THE PROBLEM. Among the entries below, only the lines starting at the one with "19 | - | 920 |" and ending at the one with "46 | 50 | 159 |", both included, are to be printed exactly.
____ MATERIAL FOR THIS EXERCISE
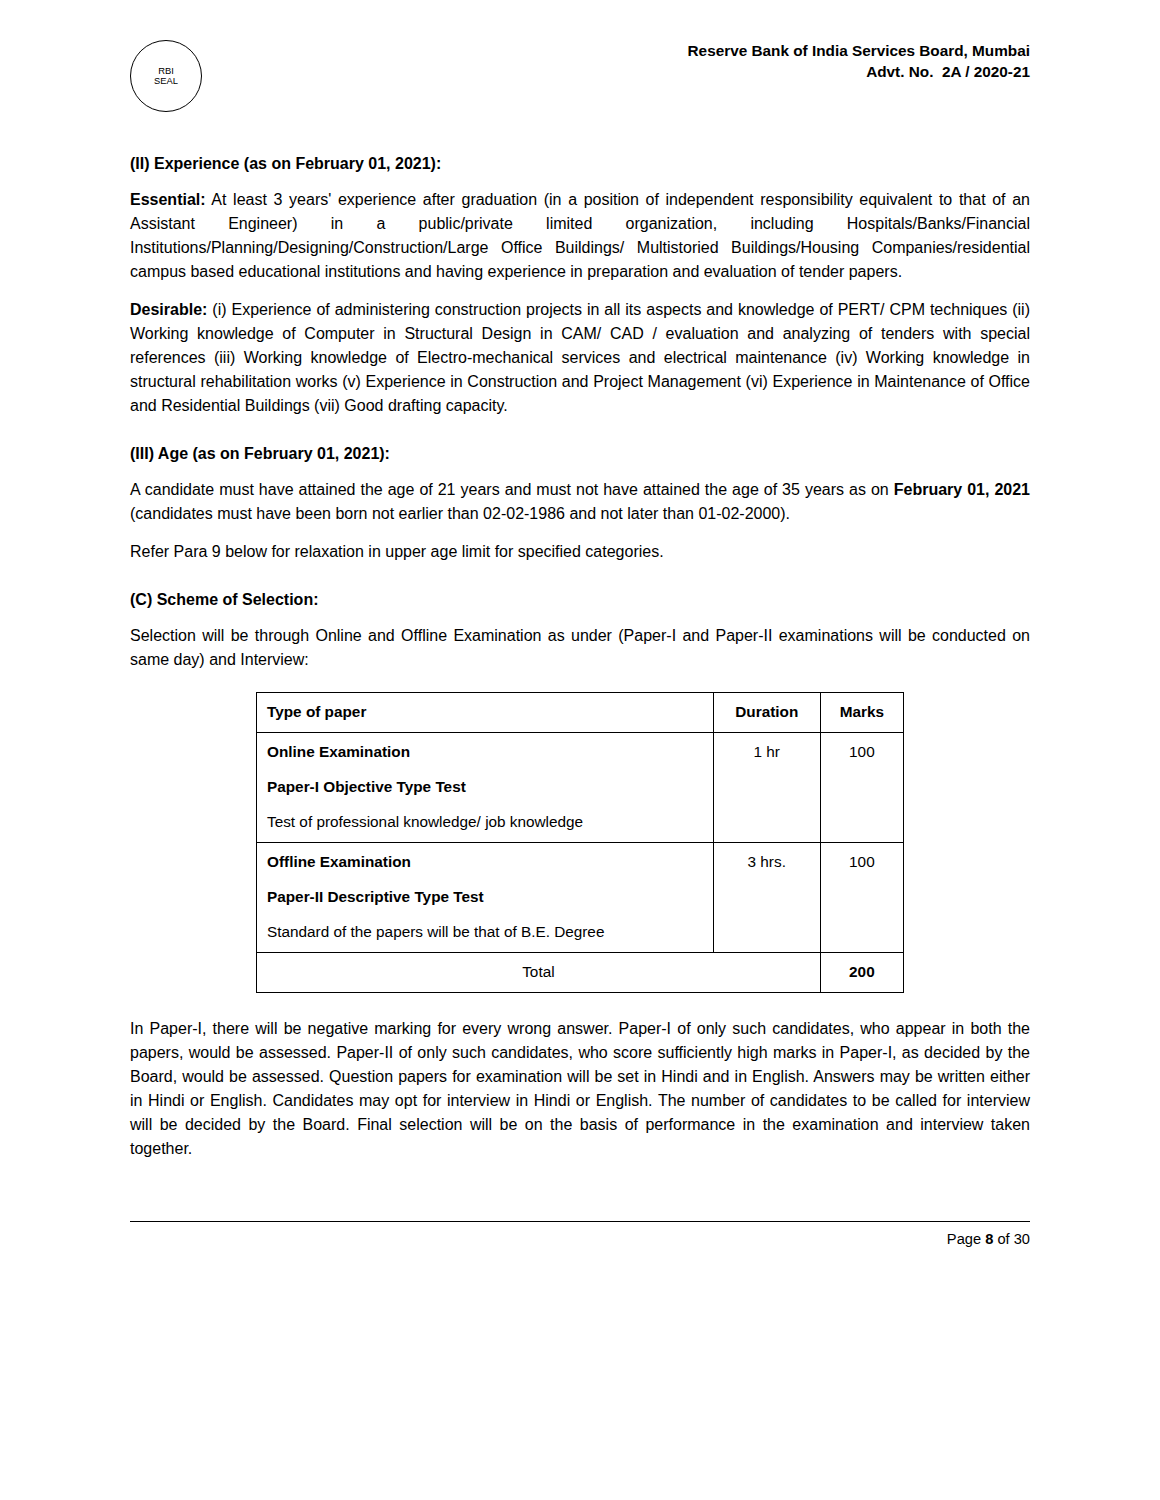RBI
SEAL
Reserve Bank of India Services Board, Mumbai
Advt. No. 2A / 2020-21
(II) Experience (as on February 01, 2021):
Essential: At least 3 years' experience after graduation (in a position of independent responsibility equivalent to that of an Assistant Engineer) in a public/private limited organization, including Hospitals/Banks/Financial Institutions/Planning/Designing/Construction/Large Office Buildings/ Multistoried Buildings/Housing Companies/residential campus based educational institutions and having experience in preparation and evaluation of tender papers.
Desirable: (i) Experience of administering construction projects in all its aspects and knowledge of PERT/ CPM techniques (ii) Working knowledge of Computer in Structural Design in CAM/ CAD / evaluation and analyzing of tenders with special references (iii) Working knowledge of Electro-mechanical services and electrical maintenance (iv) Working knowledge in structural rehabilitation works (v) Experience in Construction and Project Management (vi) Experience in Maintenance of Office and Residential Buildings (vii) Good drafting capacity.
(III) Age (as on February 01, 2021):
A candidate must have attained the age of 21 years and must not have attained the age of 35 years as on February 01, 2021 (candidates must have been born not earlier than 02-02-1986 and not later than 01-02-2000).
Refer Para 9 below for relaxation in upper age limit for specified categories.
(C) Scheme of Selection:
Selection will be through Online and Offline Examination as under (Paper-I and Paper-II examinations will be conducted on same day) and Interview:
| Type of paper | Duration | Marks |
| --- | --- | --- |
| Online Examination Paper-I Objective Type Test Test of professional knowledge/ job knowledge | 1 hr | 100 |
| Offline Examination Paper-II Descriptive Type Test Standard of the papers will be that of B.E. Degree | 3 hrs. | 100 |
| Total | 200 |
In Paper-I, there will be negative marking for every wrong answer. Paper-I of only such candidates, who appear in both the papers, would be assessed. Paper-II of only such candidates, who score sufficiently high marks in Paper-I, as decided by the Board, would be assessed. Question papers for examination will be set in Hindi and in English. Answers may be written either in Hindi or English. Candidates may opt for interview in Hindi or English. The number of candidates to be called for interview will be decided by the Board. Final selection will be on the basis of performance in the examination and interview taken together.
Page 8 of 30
________
____ MATERIAL FOR THIS EXERCISE
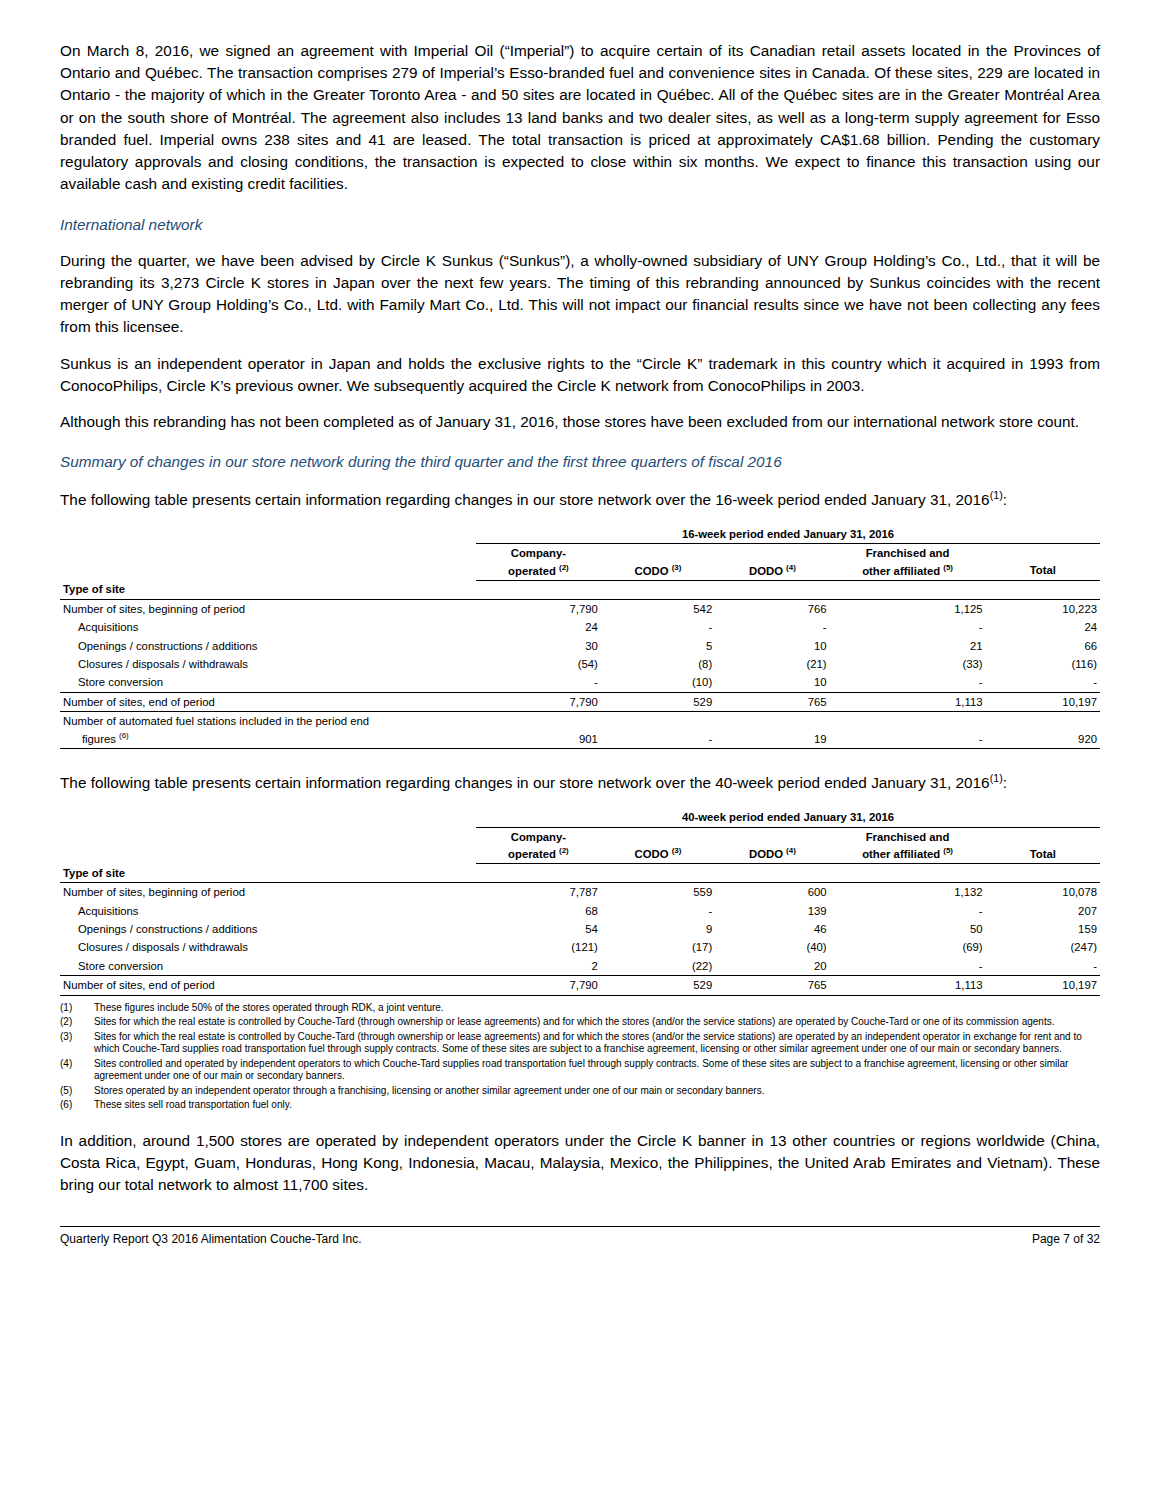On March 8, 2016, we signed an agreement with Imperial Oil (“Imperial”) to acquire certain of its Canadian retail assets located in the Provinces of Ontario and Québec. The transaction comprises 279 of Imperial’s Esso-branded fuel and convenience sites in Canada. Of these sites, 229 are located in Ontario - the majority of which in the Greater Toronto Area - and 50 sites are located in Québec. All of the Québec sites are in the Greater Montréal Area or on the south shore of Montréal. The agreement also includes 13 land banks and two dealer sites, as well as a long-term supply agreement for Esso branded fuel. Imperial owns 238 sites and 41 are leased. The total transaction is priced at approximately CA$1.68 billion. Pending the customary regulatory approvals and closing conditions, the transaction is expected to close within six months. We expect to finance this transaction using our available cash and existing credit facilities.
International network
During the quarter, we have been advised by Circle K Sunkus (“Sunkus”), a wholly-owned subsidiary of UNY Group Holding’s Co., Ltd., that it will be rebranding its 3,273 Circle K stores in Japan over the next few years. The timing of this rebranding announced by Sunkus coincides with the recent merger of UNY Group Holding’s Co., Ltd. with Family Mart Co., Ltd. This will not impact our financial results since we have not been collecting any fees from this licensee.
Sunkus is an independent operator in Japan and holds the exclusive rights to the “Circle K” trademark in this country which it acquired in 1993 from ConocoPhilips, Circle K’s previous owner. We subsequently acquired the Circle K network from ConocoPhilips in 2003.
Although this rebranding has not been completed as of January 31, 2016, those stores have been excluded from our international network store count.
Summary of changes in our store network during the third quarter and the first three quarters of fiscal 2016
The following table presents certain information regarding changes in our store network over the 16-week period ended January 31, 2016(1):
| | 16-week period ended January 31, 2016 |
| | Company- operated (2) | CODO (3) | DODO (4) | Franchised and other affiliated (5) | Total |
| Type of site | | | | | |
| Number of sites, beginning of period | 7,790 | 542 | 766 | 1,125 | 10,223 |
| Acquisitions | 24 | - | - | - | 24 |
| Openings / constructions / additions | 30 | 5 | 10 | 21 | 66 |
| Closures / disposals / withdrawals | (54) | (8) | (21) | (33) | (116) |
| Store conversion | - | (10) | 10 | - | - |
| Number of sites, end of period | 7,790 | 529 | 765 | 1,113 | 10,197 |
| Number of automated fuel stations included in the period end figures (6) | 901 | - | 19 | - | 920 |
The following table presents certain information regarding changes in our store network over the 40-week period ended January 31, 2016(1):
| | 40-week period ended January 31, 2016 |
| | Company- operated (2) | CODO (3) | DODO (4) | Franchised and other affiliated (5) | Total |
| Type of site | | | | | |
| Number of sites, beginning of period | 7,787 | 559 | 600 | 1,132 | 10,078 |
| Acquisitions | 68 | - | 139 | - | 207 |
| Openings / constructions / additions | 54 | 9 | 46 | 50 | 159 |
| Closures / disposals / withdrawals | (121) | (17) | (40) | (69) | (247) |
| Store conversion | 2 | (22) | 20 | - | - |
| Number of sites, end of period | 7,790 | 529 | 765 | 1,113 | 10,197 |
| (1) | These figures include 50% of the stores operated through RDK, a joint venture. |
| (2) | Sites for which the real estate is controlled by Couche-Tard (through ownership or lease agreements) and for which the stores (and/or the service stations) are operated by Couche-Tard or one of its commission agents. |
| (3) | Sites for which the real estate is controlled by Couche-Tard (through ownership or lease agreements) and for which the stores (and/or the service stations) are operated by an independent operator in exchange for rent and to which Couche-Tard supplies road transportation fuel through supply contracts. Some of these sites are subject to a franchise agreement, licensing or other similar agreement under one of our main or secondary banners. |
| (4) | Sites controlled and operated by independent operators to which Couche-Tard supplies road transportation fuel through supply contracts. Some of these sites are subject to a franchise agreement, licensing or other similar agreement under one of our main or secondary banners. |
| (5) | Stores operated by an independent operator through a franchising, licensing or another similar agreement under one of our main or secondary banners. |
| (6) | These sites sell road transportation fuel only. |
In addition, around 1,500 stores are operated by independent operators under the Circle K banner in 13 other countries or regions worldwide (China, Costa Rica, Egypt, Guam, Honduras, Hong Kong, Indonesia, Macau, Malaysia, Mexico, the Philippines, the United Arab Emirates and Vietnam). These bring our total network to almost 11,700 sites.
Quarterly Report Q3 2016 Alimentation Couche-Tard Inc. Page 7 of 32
________
EXERCISE OUTPUT.
| Number of automated fuel stations included in the period end figures (6) | 901 | - | 19 | - | 920 |
The following table presents certain information regarding changes in our store network over the 40-week period ended January 31, 2016(1):
| | 40-week period ended January 31, 2016 |
| | Company- operated (2) | CODO (3) | DODO (4) | Franchised and other affiliated (5) | Total |
| Type of site | | | | | |
| Number of sites, beginning of period | 7,787 | 559 | 600 | 1,132 | 10,078 |
| Acquisitions | 68 | - | 139 | - | 207 |
| Openings / constructions / additions | 54 | 9 | 46 | 50 | 159 |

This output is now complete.